Laur - you are absolutely right and I salute your compassion! It's easy to forget she had a daughter and that her death is tragic to many of the people around her.  A life, and an incredible talent, wasted. Drug abuse is scary and I am sure we have all been affected in some way - many of us closer than we wanted. There is a lesson here and I hope people are listening....Ron


----------



## bostaurus (Feb 16, 2012)

> Laur - you are absolutely right and I salute your compassion! It's easy to forget she had a daughter and that her death is tragic to many of the people around her.

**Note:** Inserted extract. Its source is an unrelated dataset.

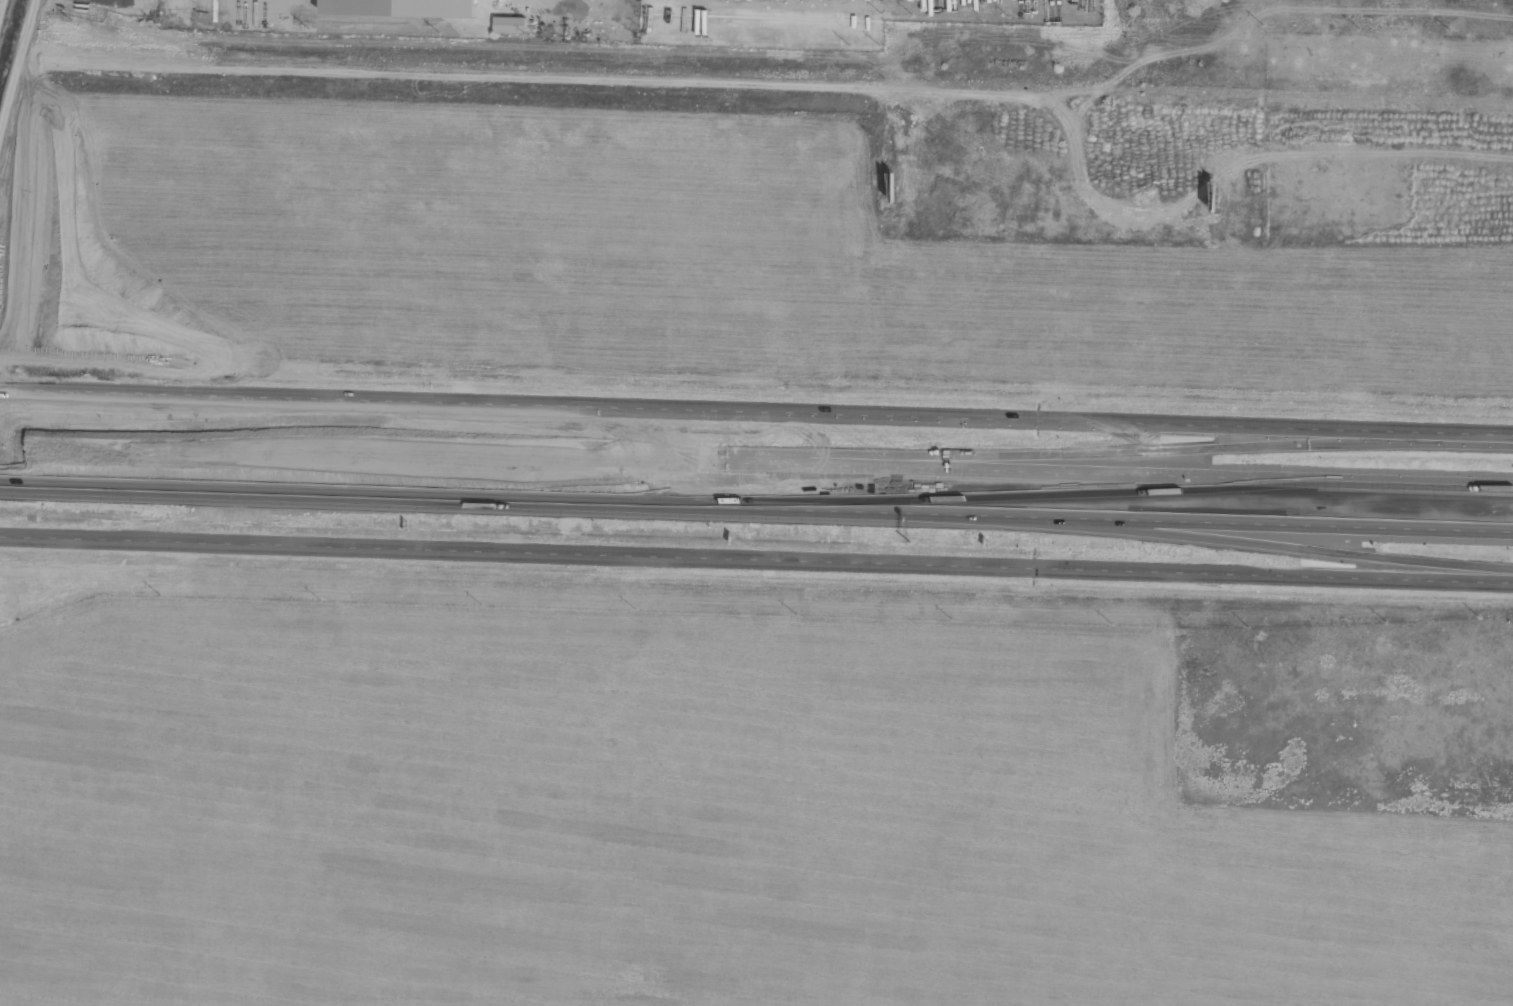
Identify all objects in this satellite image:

 Absolutely,  I guess I just get so tired of constant coverage every time I open the news or turn on the TV.  Just human nature that we want to know all about the rich, gifted person that was unable to navigate life.


----------



## blobbottlebob (Feb 16, 2012)

Yes, we all die. But when someone extremely talented dies young from bad choices, it seems like such a waste. What's adds to the tragedy is that you could see it coming from a milion miles away. And it still happened. Why can't someone intervene before it's too late? Easier said than done I suppose. Like for example, Charlie Sheen. You can see him sliding practically on camera. But until he either realizes this or hits rock bottom, no-one can help him.


----------



## cyberdigger (Feb 16, 2012)

I think now we're starting to appreciate the importance of her death.. it could happen the same way to someone we know..


----------



## slag pile digger (Feb 17, 2012)

> ORIGINAL:  RedGinger
> 
> Of course she is not a hero, but I'm sure she was to her daughter.
> 
> I too thought, another celebrity dead from an overdose, who cares,  Thanks RED for putting me back in check!!!  Michael


----------